- Task prompt -
The answer is an exact repeat of the entries below, with the pictures omitted.

[Collected data entries]

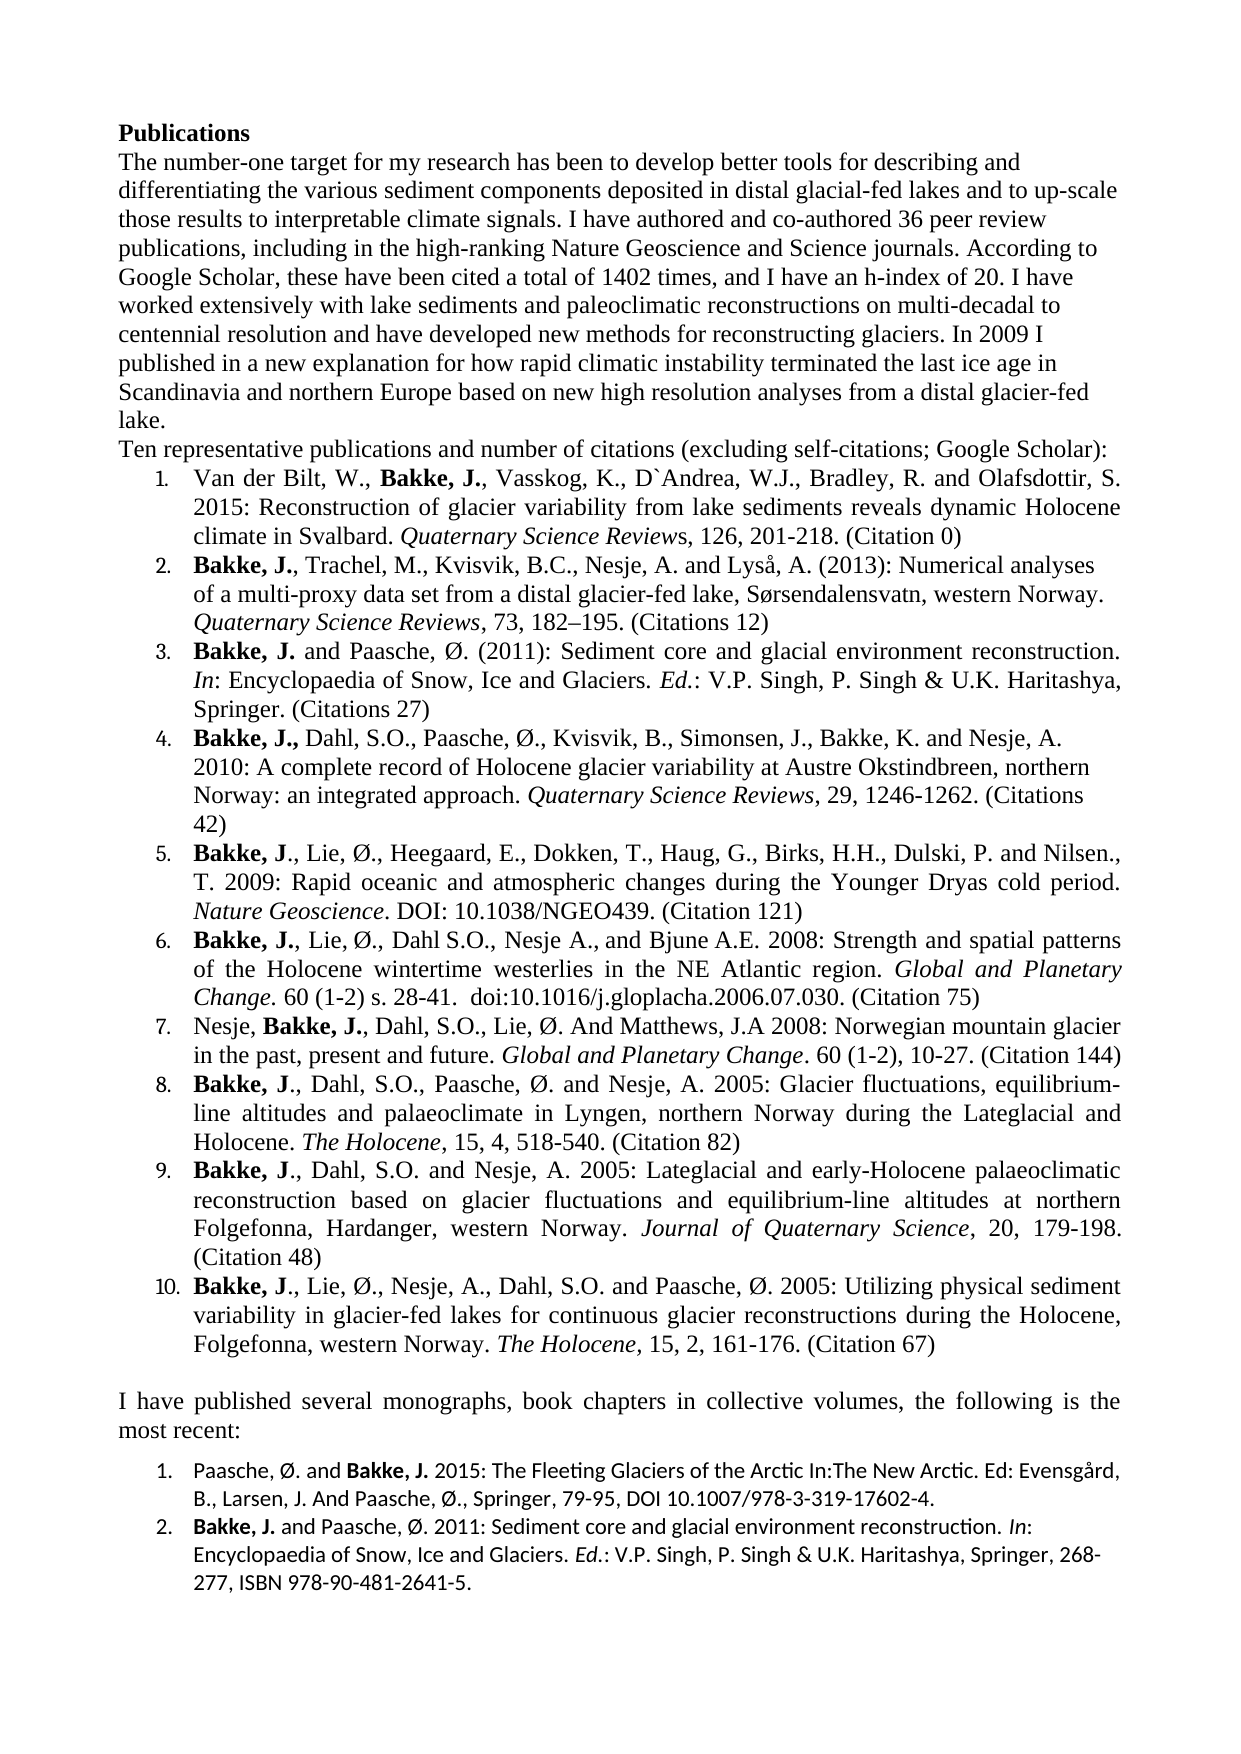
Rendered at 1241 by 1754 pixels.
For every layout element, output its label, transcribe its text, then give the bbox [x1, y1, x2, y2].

list Bakke, J., Dahl, S.O., Paasche, Ø., Kvisvik, B., Simonsen, J., Bakke, K. and Nesje, A. 2010: A complete record of Holocene glacier variability at Austre Okstindbreen, northern Norway: an integrated approach. Quaternary Science Reviews, 29, 1246-1262. (Citations 42) [156, 723, 1122, 838]
text Publications [118, 118, 1122, 147]
text The number-one target for my research has been to develop better tools for describing and differentiating the various sediment components deposited in distal glacial-fed lakes and to up-scale those results to interpretable climate signals. I have authored and co-authored 36 peer review publications, including in the high-ranking Nature Geoscience and Science journals. According to Google Scholar, these have been cited a total of 1402 times, and I have an h-index of 20. I have worked extensively with lake sediments and paleoclimatic reconstructions on multi-decadal to centennial resolution and have developed new methods for reconstructing glaciers. In 2009 I published in a new explanation for how rapid climatic instability terminated the last ice age in Scandinavia and northern Europe based on new high resolution analyses from a distal glacier-fed lake. [118, 147, 1122, 434]
list Van der Bilt, W., Bakke, J., Vasskog, K., D`Andrea, W.J., Bradley, R. and Olafsdottir, S. 2015: Reconstruction of glacier variability from lake sediments reveals dynamic Holocene climate in Svalbard. Quaternary Science Reviews, 126, 201-218. (Citation 0) [156, 463, 1122, 550]
list Bakke, J. and Paasche, Ø. 2011: Sediment core and glacial environment reconstruction. In: Encyclopaedia of Snow, Ice and Glaciers. Ed.: V.P. Singh, P. Singh & U.K. Haritashya, Springer, 268-277, ISBN 978-90-481-2641-5. [156, 1512, 1122, 1596]
list Paasche, Ø. and Bakke, J. 2015: The Fleeting Glaciers of the Arctic In:The New Arctic. Ed: Evensgård, B., Larsen, J. And Paasche, Ø., Springer, 79-95, DOI 10.1007/978-3-319-17602-4. [156, 1456, 1122, 1512]
list Bakke, J., Dahl, S.O. and Nesje, A. 2005: Lateglacial and early-Holocene palaeoclimatic reconstruction based on glacier fluctuations and equilibrium-line altitudes at northern Folgefonna, Hardanger, western Norway. Journal of Quaternary Science, 20, 179-198. (Citation 48) [156, 1156, 1122, 1271]
list Bakke, J., Trachel, M., Kvisvik, B.C., Nesje, A. and Lyså, A. (2013): Numerical analyses of a multi-proxy data set from a distal glacier-fed lake, Sørsendalensvatn, western Norway. Quaternary Science Reviews, 73, 182–195. (Citations 12) [156, 550, 1122, 636]
list Bakke, J., Dahl, S.O., Paasche, Ø. and Nesje, A. 2005: Glacier fluctuations, equilibrium-line altitudes and palaeoclimate in Lyngen, northern Norway during the Lateglacial and Holocene. The Holocene, 15, 4, 518-540. (Citation 82) [156, 1069, 1122, 1156]
list Nesje, Bakke, J., Dahl, S.O., Lie, Ø. And Matthews, J.A 2008: Norwegian mountain glacier in the past, present and future. Global and Planetary Change. 60 (1-2), 10-27. (Citation 144) [156, 1011, 1122, 1069]
list Bakke, J., Lie, Ø., Nesje, A., Dahl, S.O. and Paasche, Ø. 2005: Utilizing physical sediment variability in glacier-fed lakes for continuous glacier reconstructions during the Holocene, Folgefonna, western Norway. The Holocene, 15, 2, 161-176. (Citation 67) [156, 1271, 1122, 1357]
text I have published several monographs, book chapters in collective volumes, the following is the most recent: [118, 1386, 1122, 1444]
list Bakke, J. and Paasche, Ø. (2011): Sediment core and glacial environment reconstruction. In: Encyclopaedia of Snow, Ice and Glaciers. Ed.: V.P. Singh, P. Singh & U.K. Haritashya, Springer. (Citations 27) [156, 636, 1122, 723]
list Bakke, J., Lie, Ø., Heegaard, E., Dokken, T., Haug, G., Birks, H.H., Dulski, P. and Nilsen., T. 2009: Rapid oceanic and atmospheric changes during the Younger Dryas cold period. Nature Geoscience. DOI: 10.1038/NGEO439. (Citation 121) [156, 838, 1122, 925]
list Bakke, J., Lie, Ø., Dahl S.O., Nesje A., and Bjune A.E. 2008: Strength and spatial patterns of the Holocene wintertime westerlies in the NE Atlantic region. Global and Planetary Change. 60 (1-2) s. 28-41. doi:10.1016/j.gloplacha.2006.07.030. (Citation 75) [156, 925, 1122, 1011]
text Ten representative publications and number of citations (excluding self-citations; Google Scholar): [118, 434, 1122, 463]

- Result for this exercise -
Rendered at 1241 by 1754 pixels.
For every layout element, output its label, transcribe its text, then give the bbox [x1, y1, x2, y2].

list Bakke, J., Dahl, S.O., Paasche, Ø., Kvisvik, B., Simonsen, J., Bakke, K. and Nesje, A. 2010: A complete record of Holocene glacier variability at Austre Okstindbreen, northern Norway: an integrated approach. Quaternary Science Reviews, 29, 1246-1262. (Citations 42) [156, 723, 1122, 838]
text Publications [118, 118, 1122, 147]
text The number-one target for my research has been to develop better tools for describing and differentiating the various sediment components deposited in distal glacial-fed lakes and to up-scale those results to interpretable climate signals. I have authored and co-authored 36 peer review publications, including in the high-ranking Nature Geoscience and Science journals. According to Google Scholar, these have been cited a total of 1402 times, and I have an h-index of 20. I have worked extensively with lake sediments and paleoclimatic reconstructions on multi-decadal to centennial resolution and have developed new methods for reconstructing glaciers. In 2009 I published in a new explanation for how rapid climatic instability terminated the last ice age in Scandinavia and northern Europe based on new high resolution analyses from a distal glacier-fed lake. [118, 147, 1122, 434]
list Van der Bilt, W., Bakke, J., Vasskog, K., D`Andrea, W.J., Bradley, R. and Olafsdottir, S. 2015: Reconstruction of glacier variability from lake sediments reveals dynamic Holocene climate in Svalbard. Quaternary Science Reviews, 126, 201-218. (Citation 0) [156, 463, 1122, 550]
list Bakke, J. and Paasche, Ø. 2011: Sediment core and glacial environment reconstruction. In: Encyclopaedia of Snow, Ice and Glaciers. Ed.: V.P. Singh, P. Singh & U.K. Haritashya, Springer, 268-277, ISBN 978-90-481-2641-5. [156, 1512, 1122, 1596]
list Paasche, Ø. and Bakke, J. 2015: The Fleeting Glaciers of the Arctic In:The New Arctic. Ed: Evensgård, B., Larsen, J. And Paasche, Ø., Springer, 79-95, DOI 10.1007/978-3-319-17602-4. [156, 1456, 1122, 1512]
list Bakke, J., Dahl, S.O. and Nesje, A. 2005: Lateglacial and early-Holocene palaeoclimatic reconstruction based on glacier fluctuations and equilibrium-line altitudes at northern Folgefonna, Hardanger, western Norway. Journal of Quaternary Science, 20, 179-198. (Citation 48) [156, 1156, 1122, 1271]
list Bakke, J., Trachel, M., Kvisvik, B.C., Nesje, A. and Lyså, A. (2013): Numerical analyses of a multi-proxy data set from a distal glacier-fed lake, Sørsendalensvatn, western Norway. Quaternary Science Reviews, 73, 182–195. (Citations 12) [156, 550, 1122, 636]
list Bakke, J., Dahl, S.O., Paasche, Ø. and Nesje, A. 2005: Glacier fluctuations, equilibrium-line altitudes and palaeoclimate in Lyngen, northern Norway during the Lateglacial and Holocene. The Holocene, 15, 4, 518-540. (Citation 82) [156, 1069, 1122, 1156]
list Nesje, Bakke, J., Dahl, S.O., Lie, Ø. And Matthews, J.A 2008: Norwegian mountain glacier in the past, present and future. Global and Planetary Change. 60 (1-2), 10-27. (Citation 144) [156, 1011, 1122, 1069]
list Bakke, J., Lie, Ø., Nesje, A., Dahl, S.O. and Paasche, Ø. 2005: Utilizing physical sediment variability in glacier-fed lakes for continuous glacier reconstructions during the Holocene, Folgefonna, western Norway. The Holocene, 15, 2, 161-176. (Citation 67) [156, 1271, 1122, 1357]
text I have published several monographs, book chapters in collective volumes, the following is the most recent: [118, 1386, 1122, 1444]
list Bakke, J. and Paasche, Ø. (2011): Sediment core and glacial environment reconstruction. In: Encyclopaedia of Snow, Ice and Glaciers. Ed.: V.P. Singh, P. Singh & U.K. Haritashya, Springer. (Citations 27) [156, 636, 1122, 723]
list Bakke, J., Lie, Ø., Heegaard, E., Dokken, T., Haug, G., Birks, H.H., Dulski, P. and Nilsen., T. 2009: Rapid oceanic and atmospheric changes during the Younger Dryas cold period. Nature Geoscience. DOI: 10.1038/NGEO439. (Citation 121) [156, 838, 1122, 925]
list Bakke, J., Lie, Ø., Dahl S.O., Nesje A., and Bjune A.E. 2008: Strength and spatial patterns of the Holocene wintertime westerlies in the NE Atlantic region. Global and Planetary Change. 60 (1-2) s. 28-41. doi:10.1016/j.gloplacha.2006.07.030. (Citation 75) [156, 925, 1122, 1011]
text Ten representative publications and number of citations (excluding self-citations; Google Scholar): [118, 434, 1122, 463]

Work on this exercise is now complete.